The Value of Personas
A post on the new Rockley blog got me thinking about personas. If I’ve learned anything over the past number of years as a consultant, it’s not to gloss over steps just because the digital thinkers consider it “the fluffy stuff.” The step of creating personas is one of those steps. Clients, particularly engineers and software developers, resist this mightily. It feels like English composition class. The theory isn’t conclusive. It’s not binary. They really don’t want to pay for it. But how else do you know (if it’s a website) who you’re pitching to? How do you know (if it’s an application) how your users will really use your software? Let me explain.
A friend of mine – a very smart guy and an extremely astute businessman – recently called me to ask me to critique the redesign of his company’s new website design. As I started going through the site, I could only say that from my perspective, I found certain things helpful and certain things lacking. But as I wasn’t the audience, I didn’t think my comments would be particularly helpful to him. We’re in complementary markets, so I asked what types of users would come to the site, what would motivate them to keep looking through the site contents, and what they needed to get out of the content to be convinced to take the next logical step (whether that be making a purchase, filling out a form, contacting the office, etc.). My friend had to admit that he didn’t really know because while he had a general idea of want he wanted to say, and to whom, he’d mostly skipped that step.

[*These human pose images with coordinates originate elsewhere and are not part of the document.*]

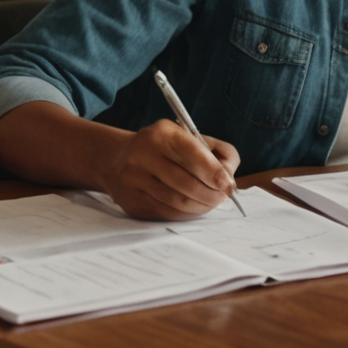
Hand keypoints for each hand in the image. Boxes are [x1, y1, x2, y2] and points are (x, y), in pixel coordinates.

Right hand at [99, 119, 240, 220]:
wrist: (117, 159)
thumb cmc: (165, 148)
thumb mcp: (191, 138)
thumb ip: (219, 153)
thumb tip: (229, 180)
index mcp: (162, 133)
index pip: (193, 155)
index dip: (215, 173)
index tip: (228, 185)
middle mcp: (143, 154)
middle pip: (187, 184)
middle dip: (212, 195)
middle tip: (222, 198)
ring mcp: (134, 179)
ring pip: (178, 202)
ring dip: (201, 207)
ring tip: (210, 203)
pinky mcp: (132, 201)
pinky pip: (167, 213)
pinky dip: (186, 214)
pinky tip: (193, 208)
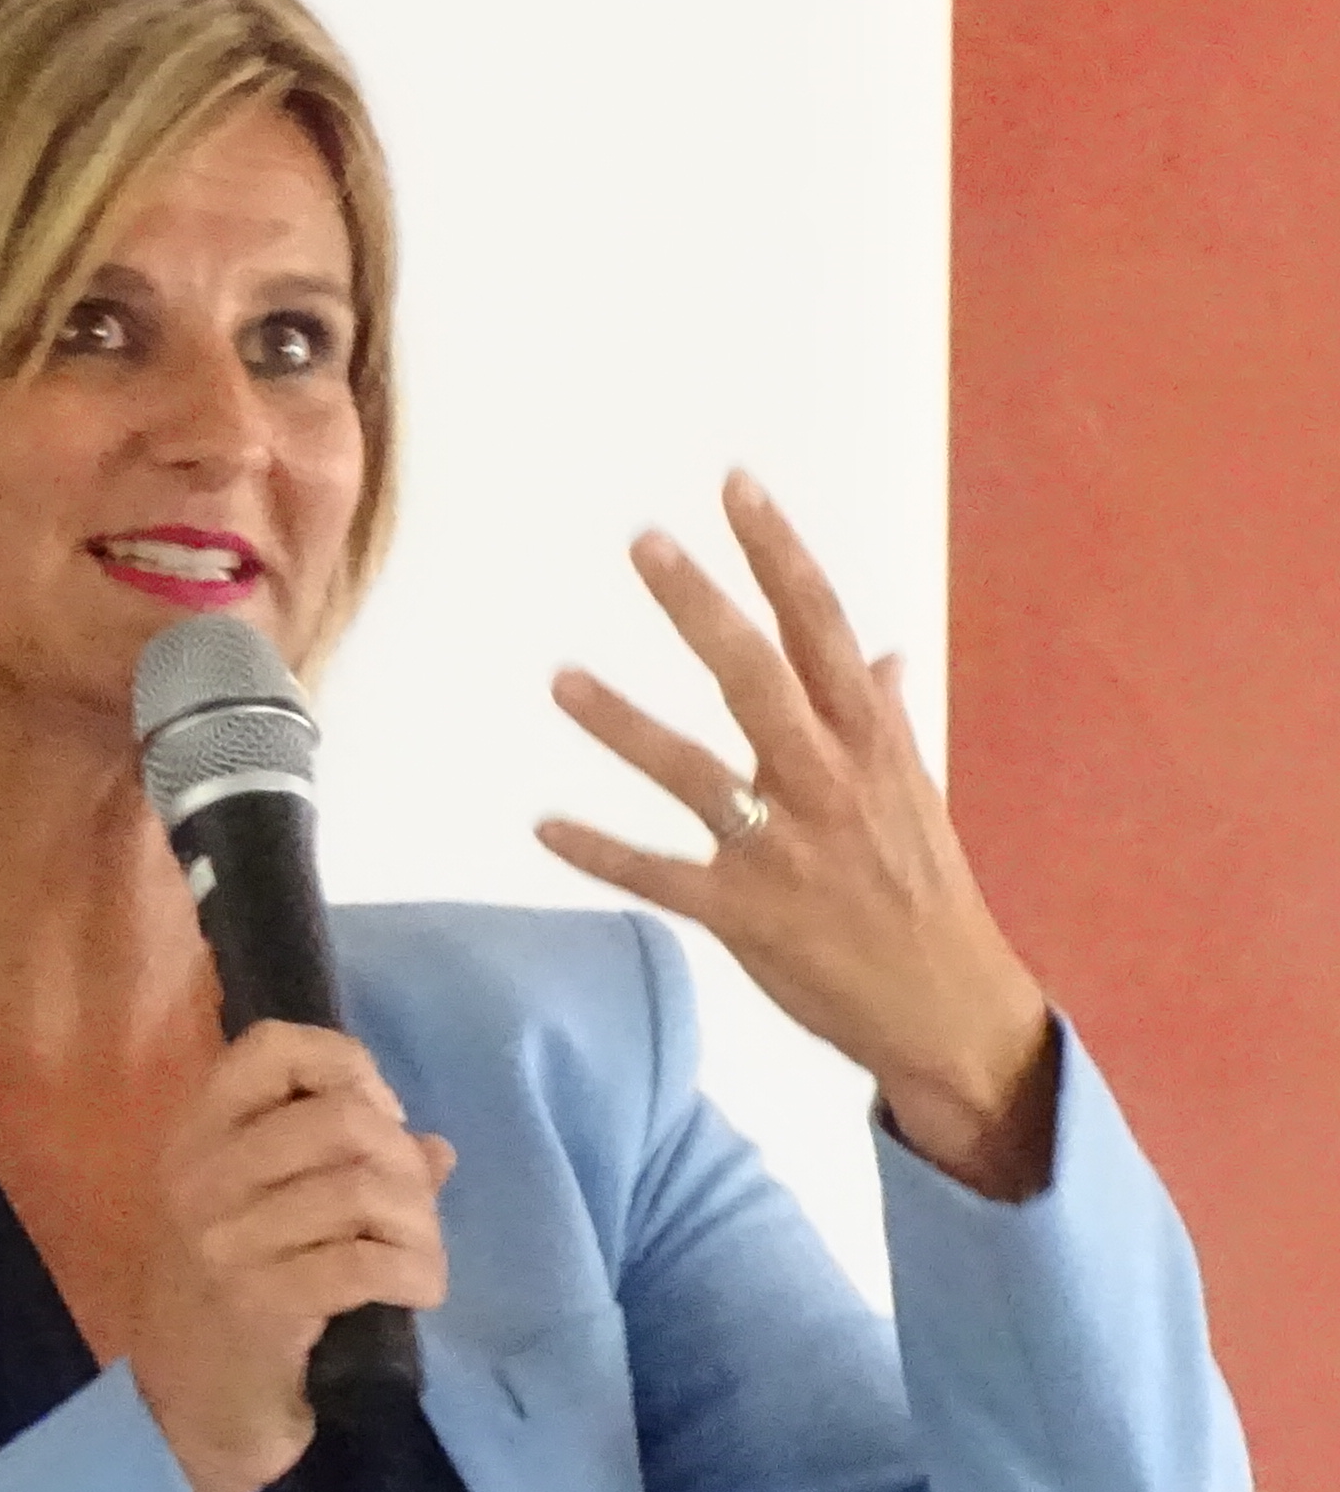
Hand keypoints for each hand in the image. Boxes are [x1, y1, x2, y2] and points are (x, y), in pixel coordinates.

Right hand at [122, 1023, 457, 1491]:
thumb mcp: (265, 1225)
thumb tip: (435, 1147)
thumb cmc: (229, 1313)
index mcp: (194, 1142)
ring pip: (363, 1188)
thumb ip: (345, 1173)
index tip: (377, 1119)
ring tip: (417, 1257)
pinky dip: (415, 1272)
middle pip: (340, 1117)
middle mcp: (199, 1179)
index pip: (270, 1048)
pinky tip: (417, 1291)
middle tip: (410, 1211)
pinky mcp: (258, 1305)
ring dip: (419, 1225)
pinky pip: (366, 1262)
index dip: (346, 1066)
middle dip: (402, 1161)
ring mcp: (223, 1242)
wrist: (180, 1422)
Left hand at [539, 474, 1057, 1195]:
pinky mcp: (745, 915)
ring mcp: (785, 850)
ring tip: (559, 679)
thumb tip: (879, 652)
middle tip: (643, 543)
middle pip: (759, 677)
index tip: (737, 487)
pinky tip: (542, 826)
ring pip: (694, 773)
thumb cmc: (923, 889)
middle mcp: (830, 783)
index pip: (823, 627)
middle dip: (702, 607)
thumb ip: (883, 717)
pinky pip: (659, 876)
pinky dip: (599, 851)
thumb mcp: (913, 792)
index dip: (780, 554)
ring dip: (624, 724)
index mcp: (873, 743)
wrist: (949, 1005)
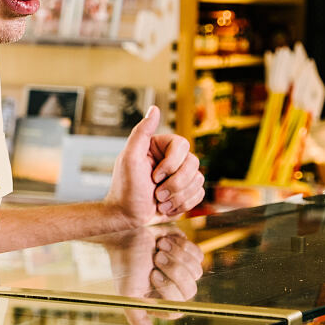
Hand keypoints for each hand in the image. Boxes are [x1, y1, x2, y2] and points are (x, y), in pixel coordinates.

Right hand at [103, 225, 204, 324]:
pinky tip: (167, 241)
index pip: (179, 306)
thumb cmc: (125, 262)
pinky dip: (183, 245)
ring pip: (197, 272)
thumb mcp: (128, 293)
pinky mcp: (188, 253)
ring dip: (177, 255)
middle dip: (174, 269)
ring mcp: (183, 271)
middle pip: (190, 290)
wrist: (127, 233)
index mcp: (161, 301)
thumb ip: (137, 318)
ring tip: (160, 247)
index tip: (153, 273)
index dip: (168, 288)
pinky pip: (199, 255)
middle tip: (157, 257)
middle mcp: (174, 289)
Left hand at [105, 106, 205, 226]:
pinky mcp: (186, 191)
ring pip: (199, 180)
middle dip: (175, 184)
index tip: (154, 176)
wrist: (128, 216)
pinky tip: (167, 207)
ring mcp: (181, 175)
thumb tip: (154, 108)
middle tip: (157, 194)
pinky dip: (183, 204)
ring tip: (160, 202)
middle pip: (194, 164)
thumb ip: (141, 132)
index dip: (172, 164)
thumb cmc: (125, 187)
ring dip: (178, 197)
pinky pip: (199, 194)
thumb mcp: (129, 158)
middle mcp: (173, 158)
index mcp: (161, 146)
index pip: (183, 145)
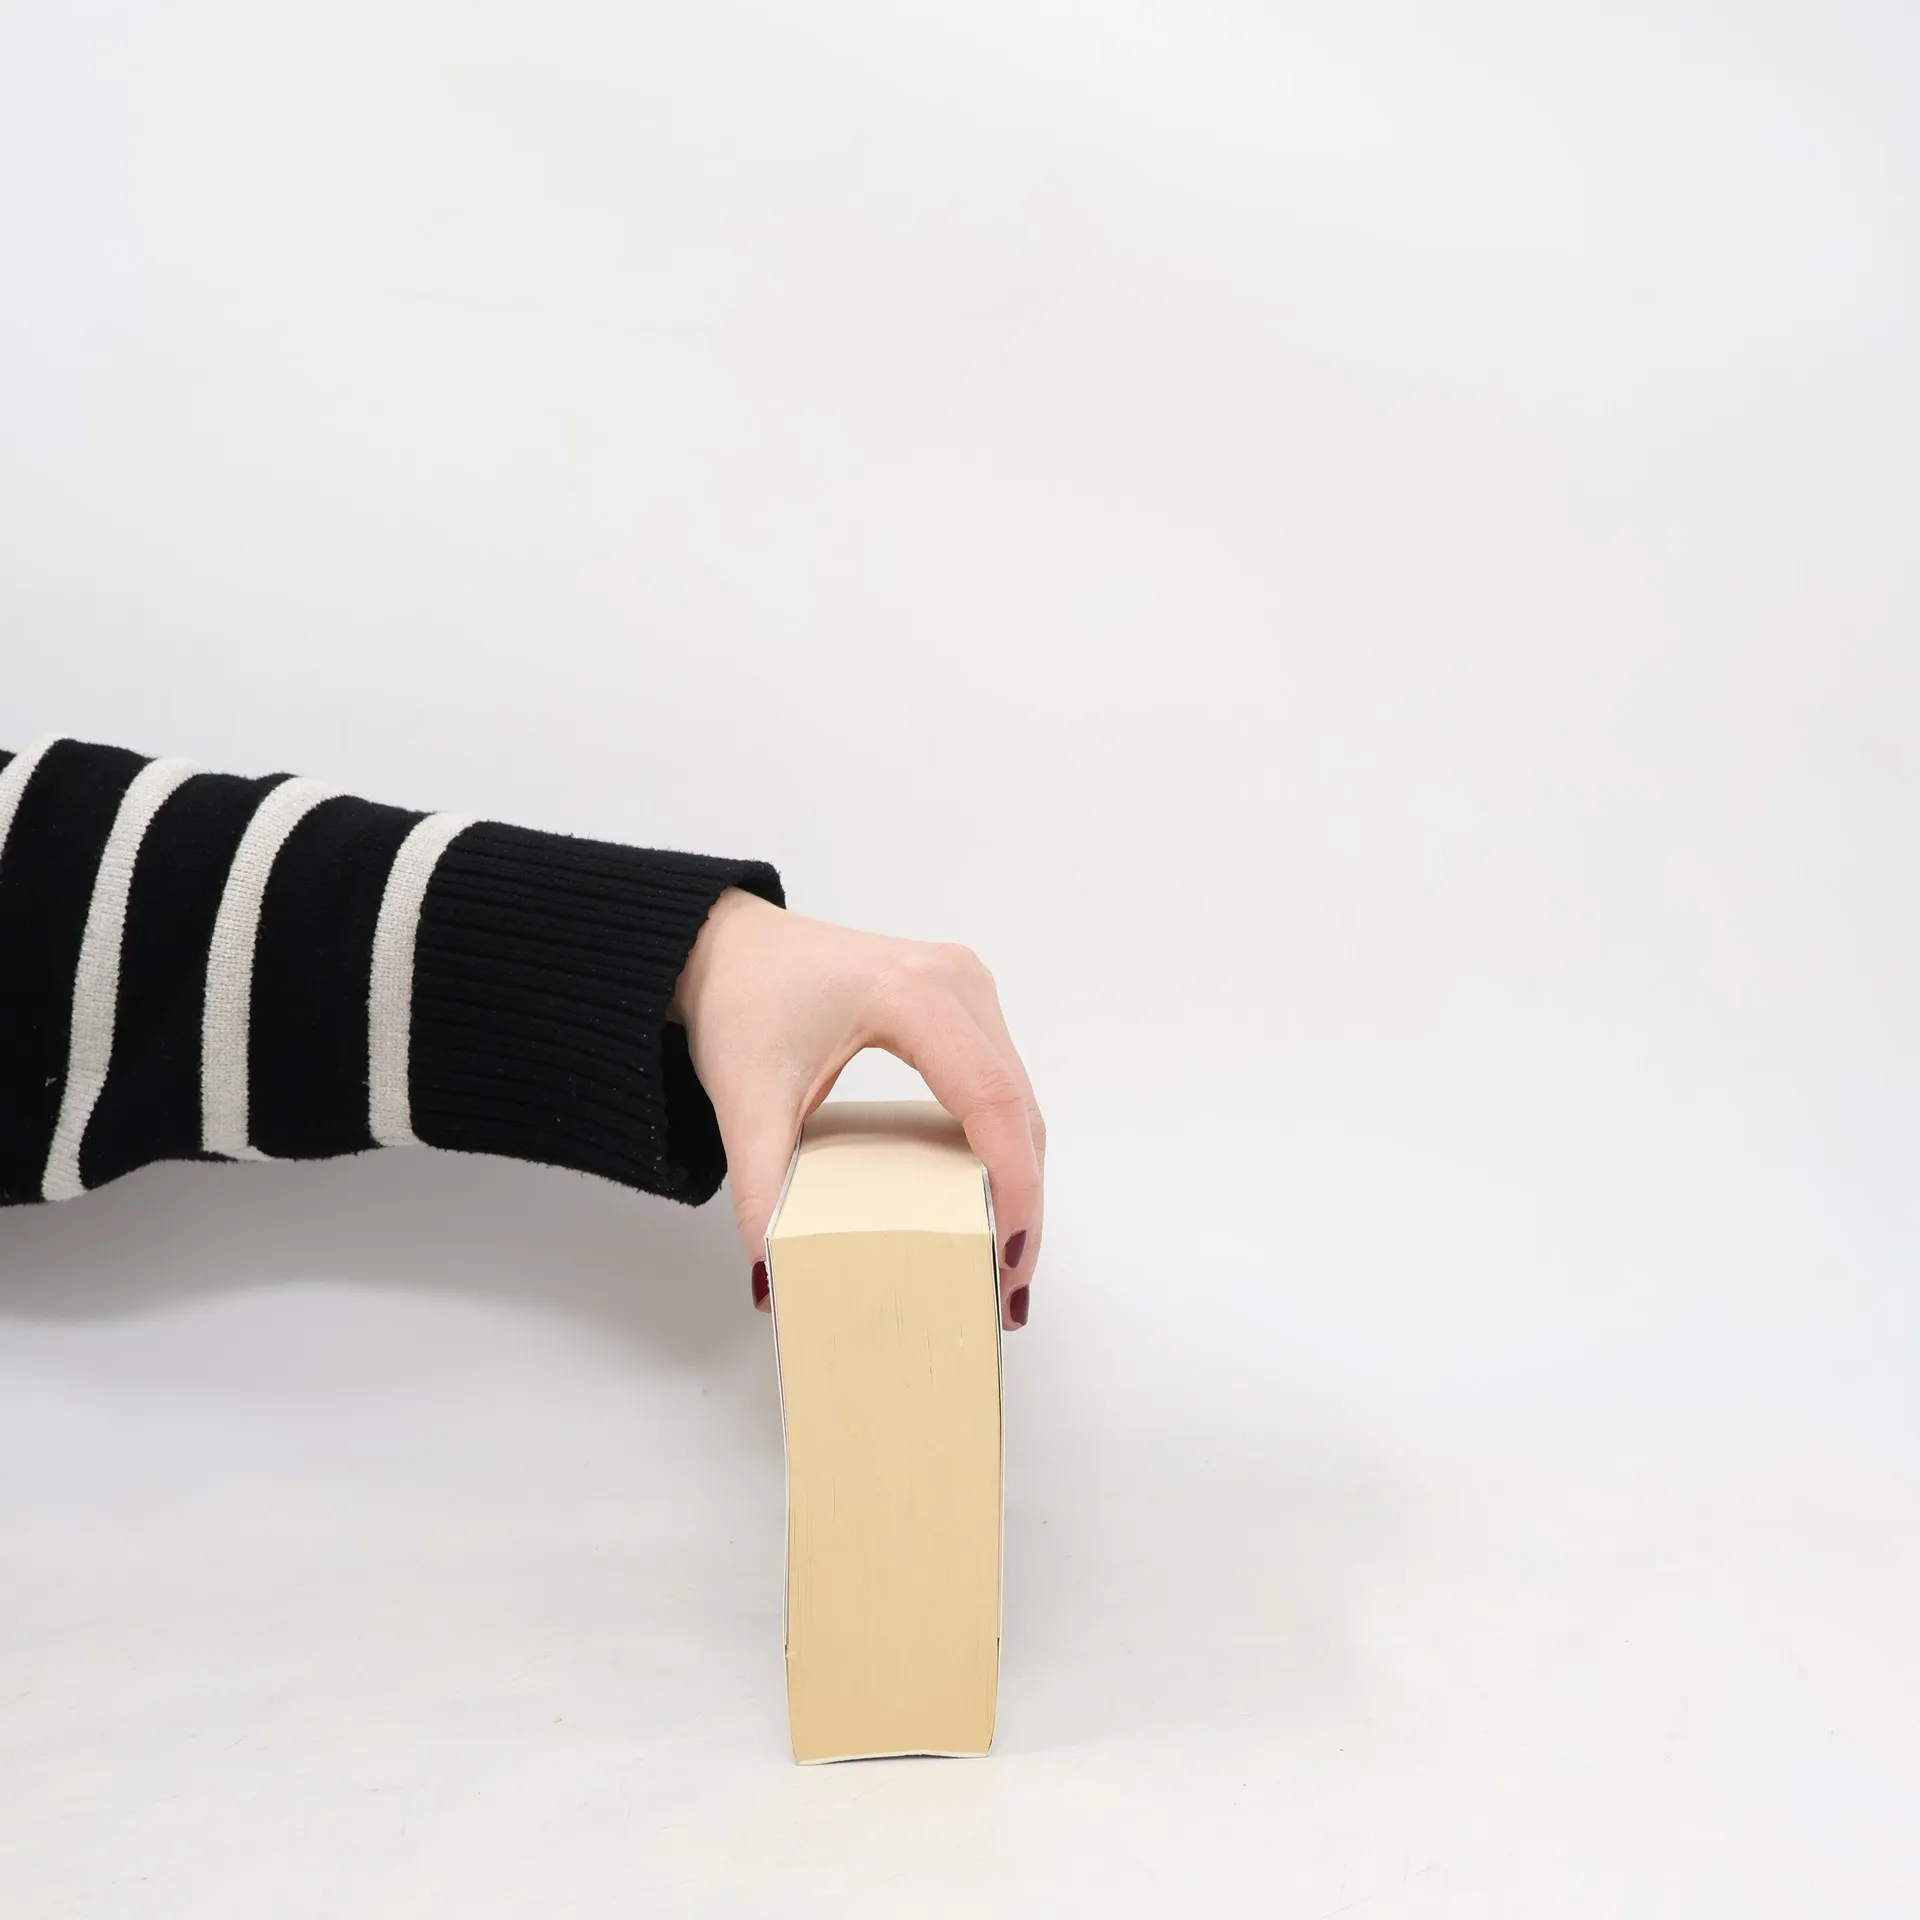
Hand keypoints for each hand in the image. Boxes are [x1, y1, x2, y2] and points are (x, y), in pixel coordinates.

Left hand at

The funny thing is that even as the clients refer to the various personas by name (“No, no, Tony would never do that with the product!” or “But we saw that Carol navigates the site like this, not like that.”), they continue to dismiss the worth of having created them. I’ve come to accept this as part of the “butch bravado,“ – you know, the guys who just need to bite into a bullet while having their wounds dressed – and my part in the bargain is to pretend to go along with the deception. (“Yep, golly gee. It did slow us down, and isn’t it a drag that Tony isn’t using the product the way you want him to?”) They get to complain (a little bit) about the bill for the personas, and I won’t rub it in about how much money they’re saving by not developing (and redoing) all those features users will complain about, or recreating that site that the users will skip through but not actually read.
And my friend? Ah yes. I recommended The User Is Always Right: A Practical Guide to Creating and Using Personas for the Web, by Stever Mulder and Ziv Yaar. He’s biting the bullet and doing the work, and will have a far more effective website for it.